_Task goal_.
In the entries below, find each line bearing the string "index" and copy it.

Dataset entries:
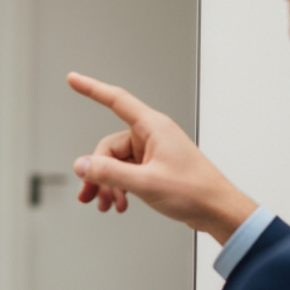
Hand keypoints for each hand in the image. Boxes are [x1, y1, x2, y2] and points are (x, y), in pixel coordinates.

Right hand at [67, 71, 257, 244]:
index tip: (74, 80)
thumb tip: (83, 165)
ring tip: (107, 203)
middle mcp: (152, 136)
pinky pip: (126, 172)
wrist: (216, 210)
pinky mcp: (154, 167)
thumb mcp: (145, 182)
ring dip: (108, 184)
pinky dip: (119, 187)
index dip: (92, 89)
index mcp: (153, 127)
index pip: (116, 100)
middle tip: (93, 194)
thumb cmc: (194, 191)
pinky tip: (119, 202)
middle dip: (98, 172)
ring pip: (116, 163)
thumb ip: (109, 173)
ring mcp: (153, 152)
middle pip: (109, 146)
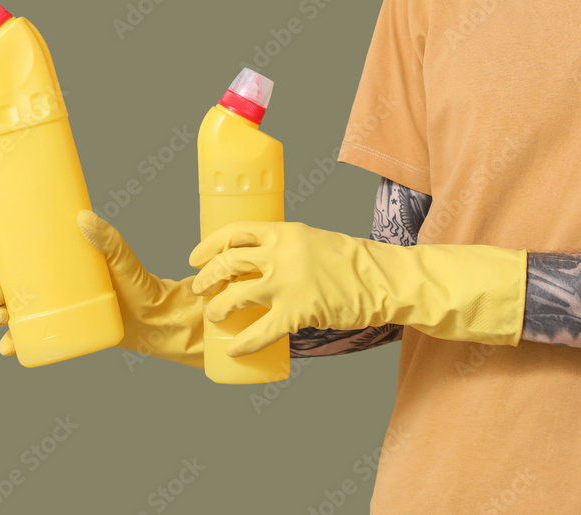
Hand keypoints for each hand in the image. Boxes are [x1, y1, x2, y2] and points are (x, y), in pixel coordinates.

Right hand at [0, 210, 203, 367]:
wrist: (154, 321)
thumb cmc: (139, 284)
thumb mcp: (123, 260)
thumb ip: (108, 239)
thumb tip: (84, 218)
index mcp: (59, 257)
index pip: (19, 244)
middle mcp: (52, 280)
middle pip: (8, 280)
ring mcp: (53, 305)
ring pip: (12, 308)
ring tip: (0, 319)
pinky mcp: (59, 329)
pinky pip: (28, 337)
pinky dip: (13, 343)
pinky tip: (8, 348)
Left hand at [189, 221, 527, 356]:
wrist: (385, 279)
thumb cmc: (352, 262)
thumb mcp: (314, 240)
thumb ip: (287, 247)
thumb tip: (260, 260)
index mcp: (285, 231)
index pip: (234, 232)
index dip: (208, 246)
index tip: (195, 257)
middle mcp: (281, 253)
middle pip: (227, 263)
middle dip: (206, 278)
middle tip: (198, 288)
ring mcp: (288, 283)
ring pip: (236, 296)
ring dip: (217, 308)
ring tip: (213, 316)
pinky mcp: (298, 313)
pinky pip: (259, 332)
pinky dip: (242, 343)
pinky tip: (233, 349)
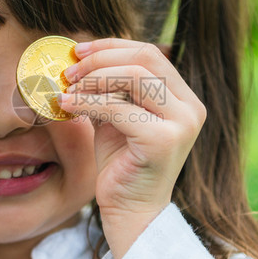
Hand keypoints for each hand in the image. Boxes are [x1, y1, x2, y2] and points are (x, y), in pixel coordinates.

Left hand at [58, 38, 205, 258]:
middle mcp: (191, 107)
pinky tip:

_Answer to this problem_.
index tip: (74, 80)
index dip: (92, 89)
index mcp: (153, 127)
index pip: (116, 100)
index mcp: (59, 257)
index pip: (19, 244)
index mcp: (285, 231)
index pip: (234, 232)
index dip: (208, 246)
index tip: (195, 257)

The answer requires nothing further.